- **TEXT SECTION**:
_ _ _ _
It took me a lot of tries to get it just right. The pillows I made fit my watches perfectly with a circumference of just over 19cm.















all my prototypes before getting size right

Here are the finished articles. I worked out the total cost of materials to make each pillow is £4. Not bad really except I have enough materials left over to make enough pillows to hold a collection of about 85 watches.
















































































Thanks for asking. Good luck if you try.


----------



## jameshill247 (Jan 12, 2014)

ttparrot said:


> As promised here is how I made them.
> 
> In the pic there is:
> upholstery foam 1.5" thick
> ...


Thanks for the I depth how to

They look very effective, I would like to give this a go at some point I think

You should sell some on eBay then they pay for themselves


----------



## ttparrot (Feb 24, 2014)

Thanks, I might try that.


----------



## spuds288 (Jun 11, 2012)

I have a few cigar boxes laying around, and with ttparrot's great instructions, I'm definitely going to have to try this!


----------



## ttparrot (Feb 24, 2014)

Good man. Home made is better than paying a fortune for rubbish.


----------



## jameshill247 (Jan 12, 2014)

Make sure you post some
Pictures on here! I still haven't quite finished mine yet but looking out for boxes already!


----------



## fatalelement (Jun 14, 2013)

I have a pretty decent watch box, but as someone who also smokes cigars, I feel like I have no reason not to try this with a few old boxes I have. For the record - party stores are one thing, but most cigar stores have a huge ton of boxes that they would love to give you for a few bucks each. Party stores generally carry brands with boring boxes - some of the nicer ones make beautiful boxes and the lounge I frequent will dump them indiscriminately in your lap for like $3 across the board.
_ _ _ _
- **DATA EXTRACTS**:
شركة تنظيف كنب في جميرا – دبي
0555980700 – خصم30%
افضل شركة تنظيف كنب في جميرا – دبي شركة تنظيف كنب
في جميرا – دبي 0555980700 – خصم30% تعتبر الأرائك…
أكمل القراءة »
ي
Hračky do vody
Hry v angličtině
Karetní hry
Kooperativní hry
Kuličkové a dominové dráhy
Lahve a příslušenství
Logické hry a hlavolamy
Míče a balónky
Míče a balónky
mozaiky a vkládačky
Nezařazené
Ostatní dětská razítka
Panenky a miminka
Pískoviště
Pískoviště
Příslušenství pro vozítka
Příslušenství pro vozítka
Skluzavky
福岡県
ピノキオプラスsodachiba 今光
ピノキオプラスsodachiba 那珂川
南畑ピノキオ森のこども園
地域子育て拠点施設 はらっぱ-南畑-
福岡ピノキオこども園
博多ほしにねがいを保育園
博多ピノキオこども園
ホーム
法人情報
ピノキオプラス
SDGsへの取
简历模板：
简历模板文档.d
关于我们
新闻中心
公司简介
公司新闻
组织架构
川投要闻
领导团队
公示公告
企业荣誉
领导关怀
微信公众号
_ _ _ _
- **WHAT YOU HAVE TO DO**: Reproduce the portion of the watch-pillow forum thread that begins with the words "all my prototypes" and ends after the words "about 85 watches.".

- **RESULT**:
all my prototypes before getting size right

Here are the finished articles. I worked out the total cost of materials to make each pillow is £4. Not bad really except I have enough materials left over to make enough pillows to hold a collection of about 85 watches.